Following our current model in which a user doesn't need to touch settings.py unless they're trying to do something relatively advanced/customised, I would say that ultimately the default value should be the one which is most commonly useful for beginner users. This would be option 2 or 3, since then a beginner user doesn't need to touch settings.py or pipeline_register.py in order to run a simple kedro project (e.g. I could do the whole spaceflights tutorial without needing to touch those files at all).

However, although option 3 is non-breaking, it would be a bit of a departure from current behaviour. So my feeling is probably option 1 is right for now, and we give option 2 and/or 3 as commented-out suggestions in settings.py (like we do with TemplatedConfigLoader) etc. Then we can always revisit in the future, depending on user feedback about pipeline autoregistration.
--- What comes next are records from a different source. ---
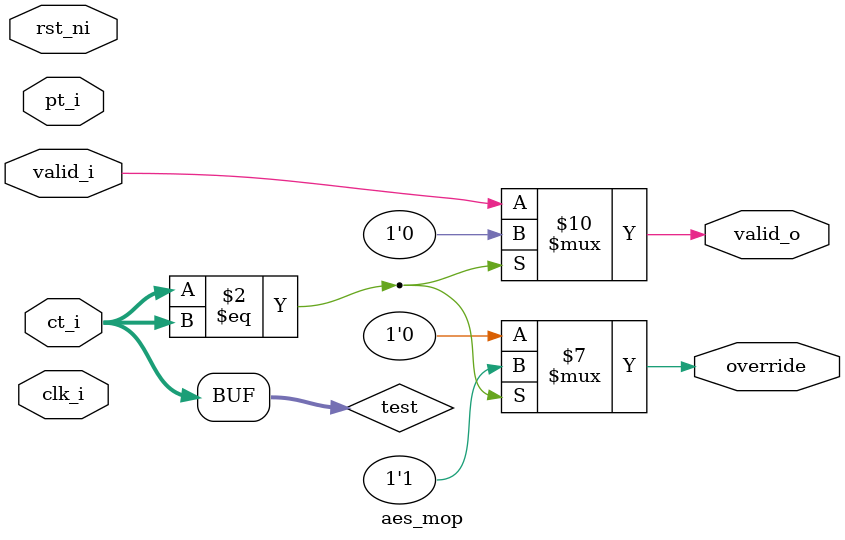
<source format=sv>
module aes_mop(
    clk_i,
    rst_ni,
    pt_i,
    ct_i,
    valid_i,
    valid_o,
    override
);
    input  logic                   clk_i;
    input  logic                   rst_ni;
    input  logic    [127:0]         pt_i;
    input  logic    [127:0]         ct_i;
    input  logic                    valid_i;
    output  logic                   valid_o;
    output logic                    override;

  logic     alarm;
  logic    [127:0]         test;
  assign  test = ct_i;
always@(*)begin
    if(test == ct_i)begin
        valid_o = 0;
        override = 1;
        alarm = 1;
    end
    else begin
        alarm = 0;
        override = 0;
        valid_o = valid_i;
    end
end
endmodule
</source>
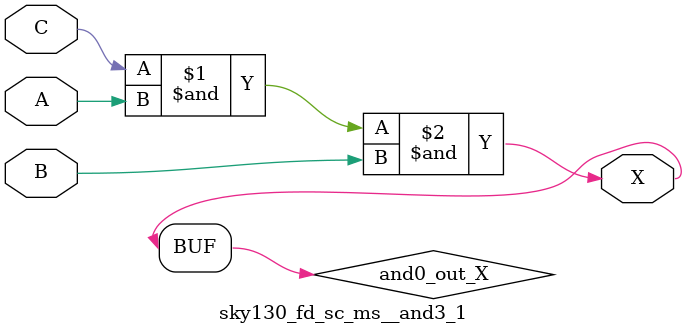
<source format=v>
/*
 * Copyright 2020 The SkyWater PDK Authors
 *
 * Licensed under the Apache License, Version 2.0 (the "License");
 * you may not use this file except in compliance with the License.
 * You may obtain a copy of the License at
 *
 *     https://www.apache.org/licenses/LICENSE-2.0
 *
 * Unless required by applicable law or agreed to in writing, software
 * distributed under the License is distributed on an "AS IS" BASIS,
 * WITHOUT WARRANTIES OR CONDITIONS OF ANY KIND, either express or implied.
 * See the License for the specific language governing permissions and
 * limitations under the License.
 *
 * SPDX-License-Identifier: Apache-2.0
*/


`ifndef SKY130_FD_SC_MS__AND3_1_FUNCTIONAL_V
`define SKY130_FD_SC_MS__AND3_1_FUNCTIONAL_V

/**
 * and3: 3-input AND.
 *
 * Verilog simulation functional model.
 */

`timescale 1ns / 1ps
`default_nettype none

`celldefine
module sky130_fd_sc_ms__and3_1 (
    X,
    A,
    B,
    C
);

    // Module ports
    output X;
    input  A;
    input  B;
    input  C;

    // Local signals
    wire and0_out_X;

    //  Name  Output      Other arguments
    and and0 (and0_out_X, C, A, B        );
    buf buf0 (X         , and0_out_X     );

endmodule
`endcelldefine

`default_nettype wire
`endif  // SKY130_FD_SC_MS__AND3_1_FUNCTIONAL_V

</source>
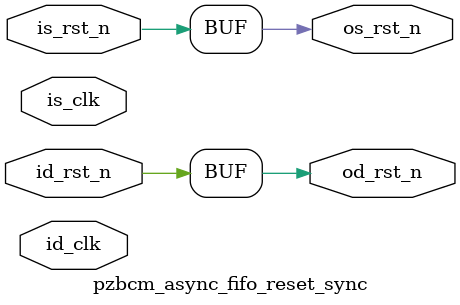
<source format=sv>
module pzbcm_async_fifo_reset_sync #(
  parameter bit MERGE_RESET       = '0,
  parameter int RESET_SYNC_STAGES = 2
)(
  input   var is_clk,
  input   var is_rst_n,
  output  var os_rst_n,
  input   var id_clk,
  input   var id_rst_n,
  output  var od_rst_n
);
  if (MERGE_RESET) begin : g_reset
    logic rst_n;

    always_comb begin
      rst_n = is_rst_n & id_rst_n;
    end

    pzbcm_synchronizer #(
      .WIDTH  (1                  ),
      .STAGES (RESET_SYNC_STAGES  )
    ) u_srst_sync (
      .i_clk    (is_clk   ),
      .i_rst_n  (rst_n    ),
      .i_d      ('1       ),
      .o_d      (os_rst_n )
    );

    pzbcm_synchronizer #(
      .WIDTH  (1                  ),
      .STAGES (RESET_SYNC_STAGES  )
    ) u_drst_sync (
      .i_clk    (id_clk   ),
      .i_rst_n  (rst_n    ),
      .i_d      ('1       ),
      .o_d      (od_rst_n )
    );
  end
  else begin : g_reset
    always_comb begin
      os_rst_n  = is_rst_n;
      od_rst_n  = id_rst_n;
    end
  end

endmodule

</source>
antonymilne commented 2 years ago

On second thoughts, I'm not sure how much I like idea 3... I'm guessing that a common pattern would be:

  1. use autoregister_pipelines to setup pipelines dictionary
  2. customise that dictionary in some way, e.g. to overwrite pipelines["existing_key"] or create a new pipelines["new_key"] that uses already-registered pipelines

On point 2, as in my original example, what I would like to do is something like this:

pipelines["existing_key"] = pipelines["existing_key"].filter(...)
pipelines["new_key"] = pipelines["existing_key_1"] + pipelines["existing_key_2"]

The sequential nature of idea 3 means that this wouldn't be possible unless we let register_pipelines take an input argument of pipelines that it can somehow mutate. I would instead need to call autoregister_pipelines from inside my register_pipelines function to compose the two functions together and then give a single function in PIPELINE_REGISTRY_FUNCTION. So I don't now see how the extra power (and complexity) of idea 3 would actually be helpful in most cases - do you have some particular ideas of when the extra power would be helpful?

antonymilne commented 2 years ago

Notes from technical design on 29 June:

Conclusion:

Questions: in the future would we still add the settings.py option and/or remove pipeline_registry.py?

antonymilne commented 2 years ago

To be implemented in #1664. Following discussion with Ivan, we decided there's no need to add an option for settings.py any more.